* [GOAL OF THE EXERCISE]
Transcribe the listing below verbatim, omitting pictures.

* [AVAILABLE DATA]

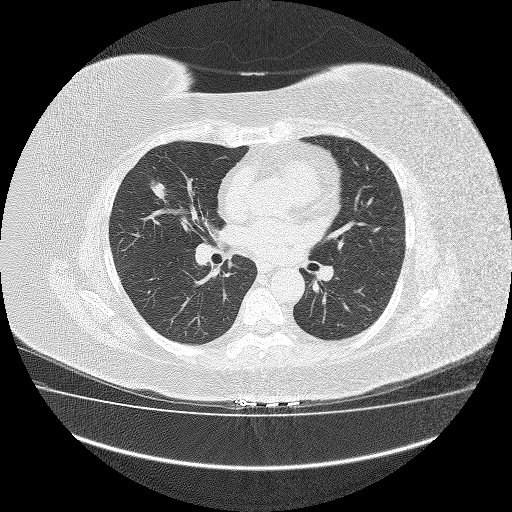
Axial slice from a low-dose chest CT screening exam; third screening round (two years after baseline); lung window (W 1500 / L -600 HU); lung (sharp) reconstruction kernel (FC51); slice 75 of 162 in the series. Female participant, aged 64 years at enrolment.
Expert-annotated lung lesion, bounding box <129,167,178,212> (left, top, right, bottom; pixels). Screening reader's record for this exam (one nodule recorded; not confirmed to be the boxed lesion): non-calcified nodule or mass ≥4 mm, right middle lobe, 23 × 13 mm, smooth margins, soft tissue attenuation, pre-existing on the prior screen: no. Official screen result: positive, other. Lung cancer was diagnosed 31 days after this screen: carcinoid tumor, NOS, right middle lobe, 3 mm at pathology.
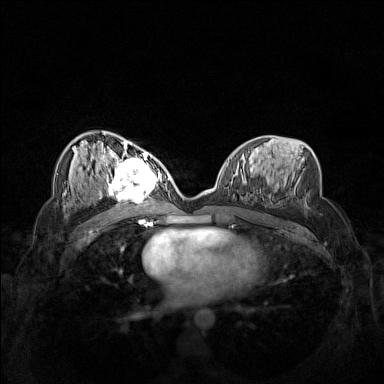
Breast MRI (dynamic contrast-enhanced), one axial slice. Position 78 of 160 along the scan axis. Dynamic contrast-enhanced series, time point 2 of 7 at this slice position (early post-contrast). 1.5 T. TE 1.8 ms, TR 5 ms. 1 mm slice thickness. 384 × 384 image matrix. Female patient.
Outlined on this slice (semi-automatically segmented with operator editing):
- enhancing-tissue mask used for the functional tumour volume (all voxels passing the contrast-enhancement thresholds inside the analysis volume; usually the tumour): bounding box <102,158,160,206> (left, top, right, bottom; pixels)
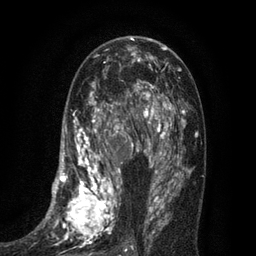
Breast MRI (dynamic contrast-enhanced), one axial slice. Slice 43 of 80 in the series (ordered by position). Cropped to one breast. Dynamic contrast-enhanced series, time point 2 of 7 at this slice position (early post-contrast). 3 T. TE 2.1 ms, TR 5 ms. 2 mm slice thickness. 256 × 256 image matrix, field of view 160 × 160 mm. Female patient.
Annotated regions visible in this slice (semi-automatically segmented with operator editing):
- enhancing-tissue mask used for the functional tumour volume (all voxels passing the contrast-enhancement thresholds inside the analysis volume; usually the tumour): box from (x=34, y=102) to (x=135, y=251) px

* [PROBLEM SOLUTION]
Axial slice from a low-dose chest CT screening exam; third screening round (two years after baseline); lung window (W 1500 / L -600 HU); lung (sharp) reconstruction kernel (FC51); slice 75 of 162 in the series. Female participant, aged 64 years at enrolment.
Expert-annotated lung lesion, bounding box <129,167,178,212> (left, top, right, bottom; pixels). Screening reader's record for this exam (one nodule recorded; not confirmed to be the boxed lesion): non-calcified nodule or mass ≥4 mm, right middle lobe, 23 × 13 mm, smooth margins, soft tissue attenuation, pre-existing on the prior screen: no. Official screen result: positive, other. Lung cancer was diagnosed 31 days after this screen: carcinoid tumor, NOS, right middle lobe, 3 mm at pathology.
Breast MRI (dynamic contrast-enhanced), one axial slice. Position 78 of 160 along the scan axis. Dynamic contrast-enhanced series, time point 2 of 7 at this slice position (early post-contrast). 1.5 T. TE 1.8 ms, TR 5 ms. 1 mm slice thickness. 384 × 384 image matrix. Female patient.
Outlined on this slice (semi-automatically segmented with operator editing):
- enhancing-tissue mask used for the functional tumour volume (all voxels passing the contrast-enhancement thresholds inside the analysis volume; usually the tumour): bounding box <102,158,160,206> (left, top, right, bottom; pixels)
Breast MRI (dynamic contrast-enhanced), one axial slice. Slice 43 of 80 in the series (ordered by position). Cropped to one breast. Dynamic contrast-enhanced series, time point 2 of 7 at this slice position (early post-contrast). 3 T. TE 2.1 ms, TR 5 ms. 2 mm slice thickness. 256 × 256 image matrix, field of view 160 × 160 mm. Female patient.
Annotated regions visible in this slice (semi-automatically segmented with operator editing):
- enhancing-tissue mask used for the functional tumour volume (all voxels passing the contrast-enhancement thresholds inside the analysis volume; usually the tumour): box from (x=34, y=102) to (x=135, y=251) px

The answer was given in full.